SHORT TASK: List every complete regular expression that the answers in the regex thread below propose. Leave out the partial fragments quoted inside explanations.

SELECTED TEXT:
Reputation: 4990
I am tring to create a regex to match the content between numbered lists, e.g. with the following content:
1) Text for part 1 2) Text for part 2 3) Text for part 3
Upvotes: 1
Views: 221
Reputation: 3167
You should keep in mind text after number and bracket might be any text, this would find your substrings:
\d\).+?(?=\d\)|$)
EDIT:
To get rid of whitespace and return only text without a number, get group 1 from following match:
\d\)\w*(.+?)(?=\d\)|$)
To get number in group(1) and text in group(2) use this:
(\d)\)\w*(.+?)(?=\d\)|$)
Upvotes: 0
Reputation: 7468
I'd suggest the following (PCRE):
(?:\d+\)\s*(.*?))*$
The inner part \d+\)\s*
matches the list number and the closing brace, followed by optional white space(s).
(.*?)
matches the list text, but in a non-greedy manner (otherwise, it would also match the next list item).
The enclosing (?: )*$
then matches the above zero or more times, until the end of the input.
Upvotes: 0
Reputation: 50858
The following PCRE should work, assuming you haven't got any thing formatted like "1)" or the like inside of the sections:
\d+\)\s*(.*?)\s*(?=\d+\)|$)
Explanation:
\d+\)
gives a number followed by a )
.\s*
matches the preceding whitespace.(.*?)
captures the contents non-greedily.\s*
matches the trailing whitespace.(?=\d+\)|$)
ensures that the match is followed by either the start of a new section or the end of the text.Note, it doesn't enforce that they must be ascending or anything like that, so it'd match the following text as well:
4) Hello there 1) How are you? 5) Good.
Upvotes: 2

(Dataset rows)
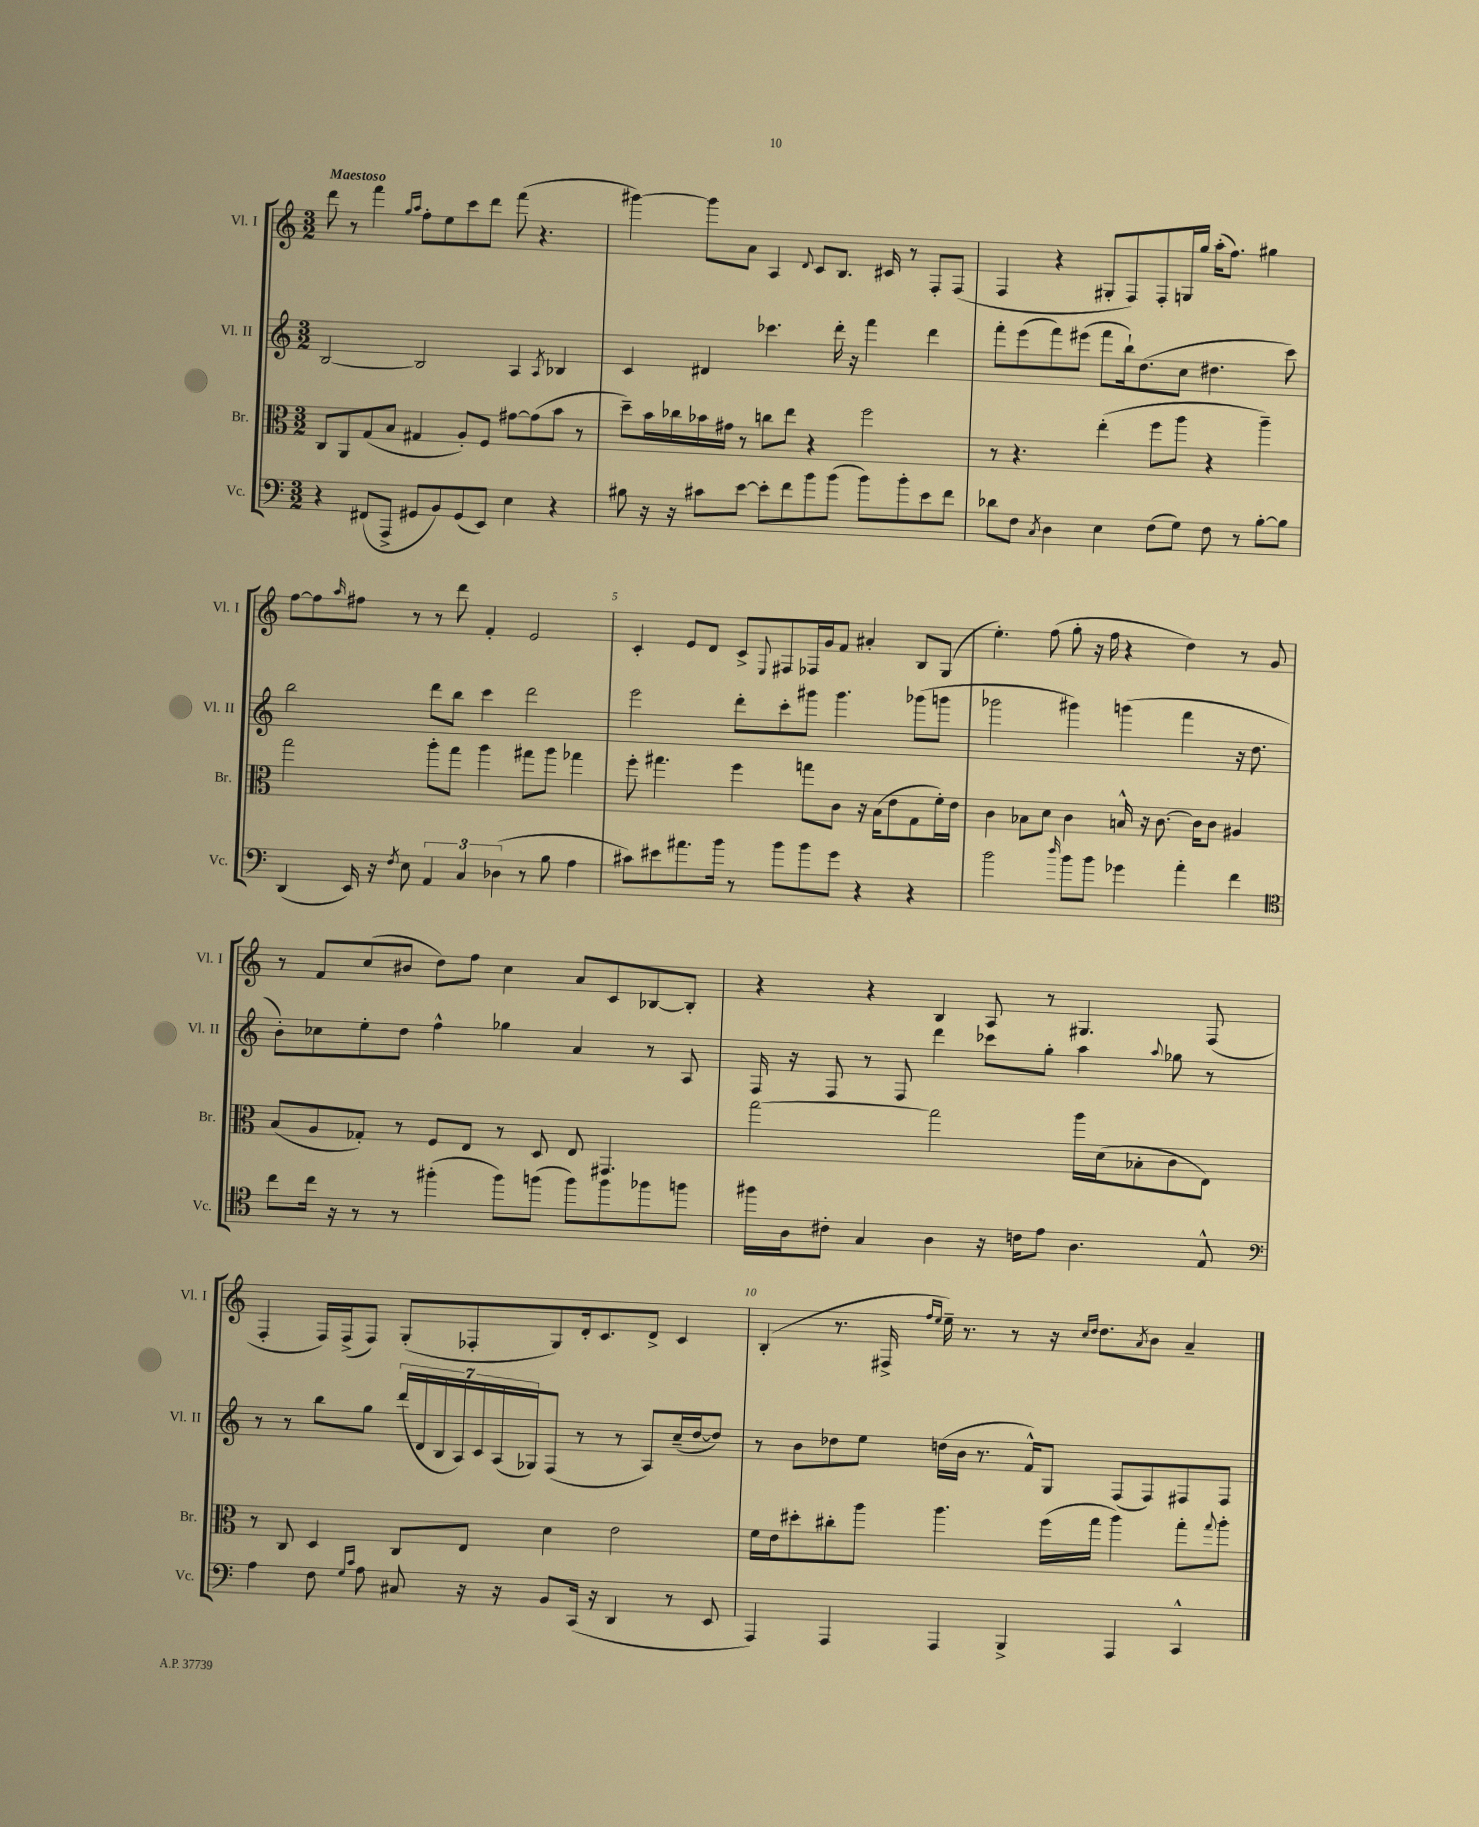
<<
\new StaffGroup <<
\new Staff = "s0" \with { instrumentName = "Vl. I" shortInstrumentName = "Vl. I" } {
    \clef treble \key c \major \numericTimeSignature \time 3/2 \tempo "Maestoso"
    d'''8 r8 f'''4 \grace { g''16 a''16 } f''8-. e''8 c'''8 d'''8 f'''8( r4. |
    gis'''4~) gis'''8 a'8 a4 \appoggiatura { d'8 } c'8 b8. cis'16 r8 f8-. f8( |
    f4 r4 gis8-. f8) f8-. g16 g''16 a''16-.( f''8.) gis''4 |
    f''8~ f''8 \grace { a''16 } fis''8 r8 r8 d'''8 f'4-. e'2 |
    c'4-. e'8 d'8 c'8-> \appoggiatura { e8 } fis8 fes16 g'16 f'8 ais'4-. b8 g8( |
    e''4.-.) f''8( g''8-. r16 f''16 r4 d''4) r8 g'8 |
    r8 f'8 c''8( bis'8 d''8) f''8 c''4 a'8 c'8 bes8~ bes8-. |
    r4 r4 b4 a8 r8 gis4. f8( |
    f4-. f16) f16->( f8) g8-.( fes8-. g8) d'16-. c'8. d'8-> c'4 |
    b4-.( r8. fis16-> \grace { f''16 e''16 } e''16--) r8. r8 r16 \grace { c''16 d''16 } d''8. \acciaccatura { a'8 } b'8 a'4-- \bar "|." |
}
\new Staff = "s1" \with { instrumentName = "Vl. II" shortInstrumentName = "Vl. II" } {
    \clef treble \key c \major \numericTimeSignature \time 3/2
    b2~ b2 a4 \acciaccatura { a8 } bes4 |
    c'4 dis'4 ces'''4. d'''16-. r16 f'''4 d'''4 |
    f'''8-. e'''8( f'''8) eis'''8( f'''8 b''16-!) d''8.( c''8 dis''4. c'''8) |
    b''2 d'''8 b''8 c'''4 d'''2 |
    e'''2 d'''8-. c'''8-. gis'''8 gis'''4. ges'''8( g'''8 |
    ges'''2 gis'''4) g'''4( f'''4 r16 d''8. |
    b'8-.) ces''8 e''8-. d''8 f''4-^ ges''4 a'4 r8 a8 |
    f16 r16 f8 r8 f8 d'''4 ces'''8 g''8-. a''4 \appoggiatura { a''8 } ges''8 r8 |
    r8 r8 b''8 g''8 \tuplet 7/4 { d'''16( d'16 b16 a16) c'16 a16( ges16) } f8( r8 r8 a8) c''16--( d''16~ d''8) |
    r8 b'8 des''8 e''8 d''16( b'16 r8. f'16-^) g8 f8( f8) fis8 fis8 \bar "|." |
}
\new Staff = "s2" \with { instrumentName = "Br." shortInstrumentName = "Br." } {
    \clef alto \key c \major \numericTimeSignature \time 3/2
    c8 a,8 g8( b8 gis4 a8-.) f8 gis'8~ gis'8( b'8 r8 |
    d''8--) b'16 ces''16 bes'16 gis'16 r8 c''8 e''8 r4 f''2 |
    r8 r4. e''4-.( f''8 a''8 r4 a''4--) |
    g''2 a''8-. g''8 a''4 gis''8 a''8 ges''4 |
    f''8-. gis''4. f''4 g''8 c'8 r16 b16( e'8 g8 f'16-.) e'16 |
    c'4 bes8 d'8 c'4 b16-^ r16 c'8.~ c'16 c'8 ais4 |
    b8( a8 ges8-.) r8 f8 e8 r8 d8 e8 gis,4. |
    g''2~ g''2 a''16 d'16( bes8-. c'8 e8) |
    r8 c8 d4 c8 e8 d'4 e'2 |
    f'16 e'16 dis''8-. cis''8-. a''8 a''4. f''16( g''16 a''4) g''8-. \appoggiatura { g''8 } a''8-. \bar "|." |
}
\new Staff = "s3" \with { instrumentName = "Vc." shortInstrumentName = "Vc." } {
    \clef bass \key c \major \numericTimeSignature \time 3/2
    r4 fis,8( a,,8-> gis,8 b,8) gis,8( e,8) e4 r4 |
    bis8 r16 r16 cis'8 e'8~ e'8-. f'8 b'8 b'8( b'8) b'8-. e'8 f'8 |
    des'8 f8 \acciaccatura { c8 } d4 e4 f8( g8) f8 r8 b8~-. b8 |
    d,4( e,16) r16 \acciaccatura { f8 } e8 \tuplet 3/2 { a,4 c4 des4( } r8 b8 a4 |
    cis'8) eis'8 ais'8. b'16 r8 b'8 b'8 g'8 r4 r4 |
    b'2 \grace { d''16 } b'8 b'8 ges'4 a'4-. f'4 |
    \clef tenor c''8 c''16 r16 r8 r8 fis''4-.( fis''8) f''8( f''8) f''8 fes''8 f''8 |
    fis''16 a16 cis'8-. g4 a4 r16 c'16 e'8 a4. e8-^ |
    \clef bass a4 f8 \grace { g16 c'16 } a8 cis8 r16 r16 b,8 c,16( r16 d,4 r8 e,8 |
    a,,4) a,,4 a,,4 b,,4-> a,,4 c,4-^ \bar "|." |
}
>>
>>
\layout { \context { \Score \override BarNumber.break-visibility = ##(#f #t #t) barNumberVisibility = #(every-nth-bar-number-visible 5) } }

RESPONSE FOR THIS EXERCISE:
\d\).+?(?=\d\)|$)
\d\)\w*(.+?)(?=\d\)|$)
(\d)\)\w*(.+?)(?=\d\)|$)
(?:\d+\)\s*(.*?))*$
\d+\)\s*(.*?)\s*(?=\d+\)|$)